Find the string "eWay" in the listing and report every line that has it.
(INFORMATION GIVEN)
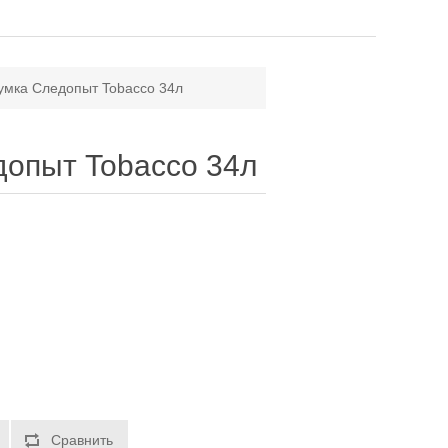
умка Следопыт Tobacco 34л
опыт Tobacco 34л
Сравнить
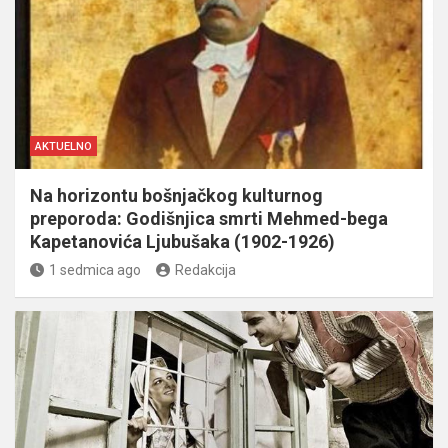
AKTUELNO
Na horizontu bošnjačkog kulturnog
preporoda: Godišnjica smrti Mehmed-bega
Kapetanovića Ljubušaka (1902-1926)
1 sedmica ago
Redakcija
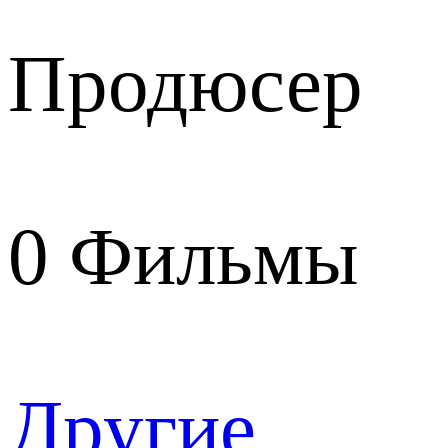
Продюсер
0
Фильмы
Другие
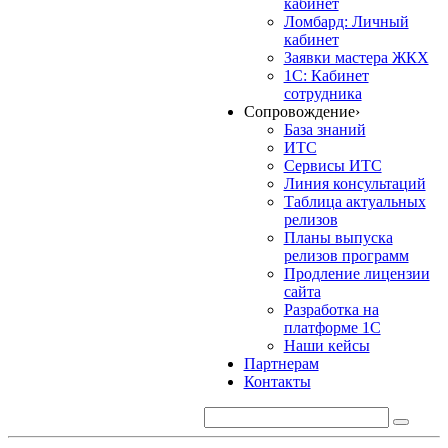
кабинет
Ломбард: Личный
кабинет
Заявки мастера ЖКХ
1С: Кабинет
сотрудника
Сопровождение
›
База знаний
ИТС
Сервисы ИТС
Линия консультаций
Таблица актуальных
релизов
Планы выпуска
релизов программ
Продление лицензии
сайта
Разработка на
платформе 1С
Наши кейсы
Партнерам
Контакты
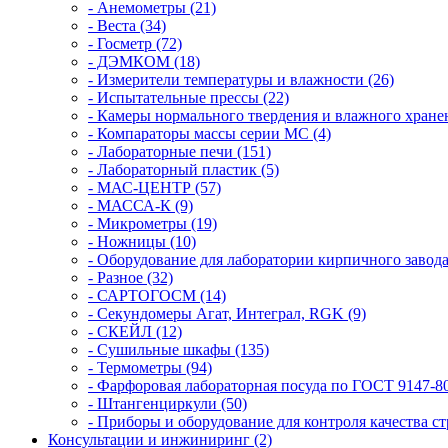
- Анемометры (21)
- Веста (34)
- Госметр (72)
- ДЭМКОМ (18)
- Измерители температуры и влажности (26)
- Испытательные прессы (22)
- Камеры нормального твердения и влажного хранен
- Компараторы массы серии MC (4)
- Лабораторные печи (151)
- Лабораторный пластик (5)
- МАС-ЦЕНТР (57)
- МАССА-К (9)
- Микрометры (19)
- Ножницы (10)
- Оборудование для лаборатории кирпичного завода
- Разное (32)
- САРТОГОСМ (14)
- Секундомеры Агат, Интеграл, RGK (9)
- СКЕЙЛ (12)
- Сушильные шкафы (135)
- Термометры (94)
- Фарфоровая лабораторная посуда по ГОСТ 9147-80
- Штангенциркули (50)
- Приборы и оборудование для контроля качества ст
Консультации и инжиниринг (2)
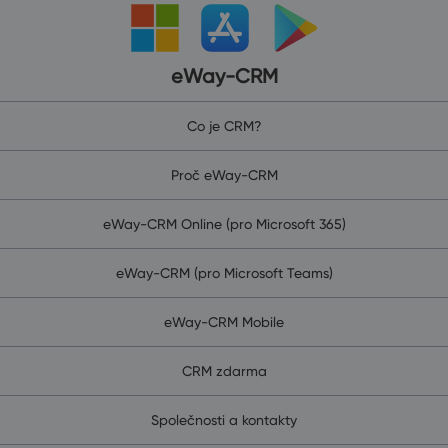
eWay-CRM
Co je CRM?
Proč eWay-CRM
eWay-CRM Online (pro Microsoft 365)
eWay-CRM (pro Microsoft Teams)
eWay-CRM Mobile
CRM zdarma
Společnosti a kontakty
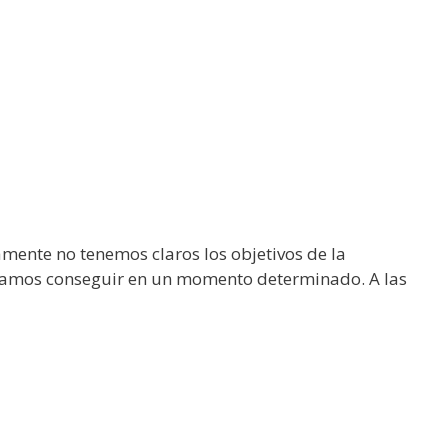
mente no tenemos claros los objetivos de la
seamos conseguir en un momento determinado. A las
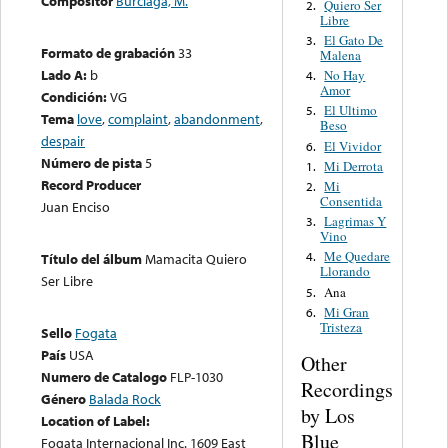
Compositor
Burciaga, M.
Quiero Ser
2.
Libre
El Gato De
3.
Formato de grabación
33
Malena
Lado A:
b
No Hay
4.
Amor
Condición:
VG
El Ultimo
5.
Tema
love
,
complaint
,
abandonment
,
Beso
despair
El Vividor
6.
Número de pista
5
Mi Derrota
1.
Record Producer
Mi
2.
Consentida
Juan Enciso
Lagrimas Y
3.
Vino
Me Quedare
4.
Título del álbum
Mamacita Quiero
Llorando
Ser Libre
Ana
5.
Mi Gran
6.
Tristeza
Sello
Fogata
País
USA
Other
Numero de Catalogo
FLP-1030
Recordings
Género
Balada Rock
by Los
Location of Label:
Blue
Fogata Internacional Inc. 1609 East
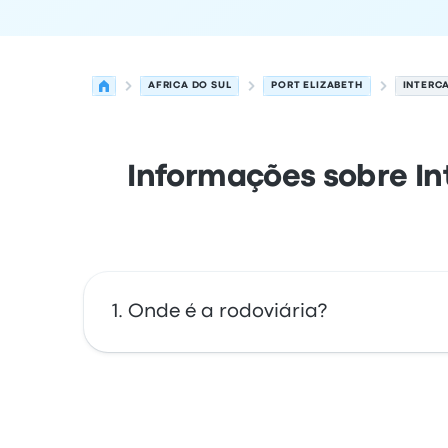
AFRICA DO SUL
PORT ELIZABETH
INTERCA
Informações sobre In
Onde é a rodoviária?
O endereço da Intercape Office, C/O Fleming 
6001, South Africa. Veja a localização dest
(End INFORMATION GIVEN)
*ANSWER FOR THE TASK:*
eWay-CRM
Proč eWay-CRM
eWay-CRM Online (pro Microsoft 365)
eWay-CRM (pro Microsoft Teams)
eWay-CRM Mobile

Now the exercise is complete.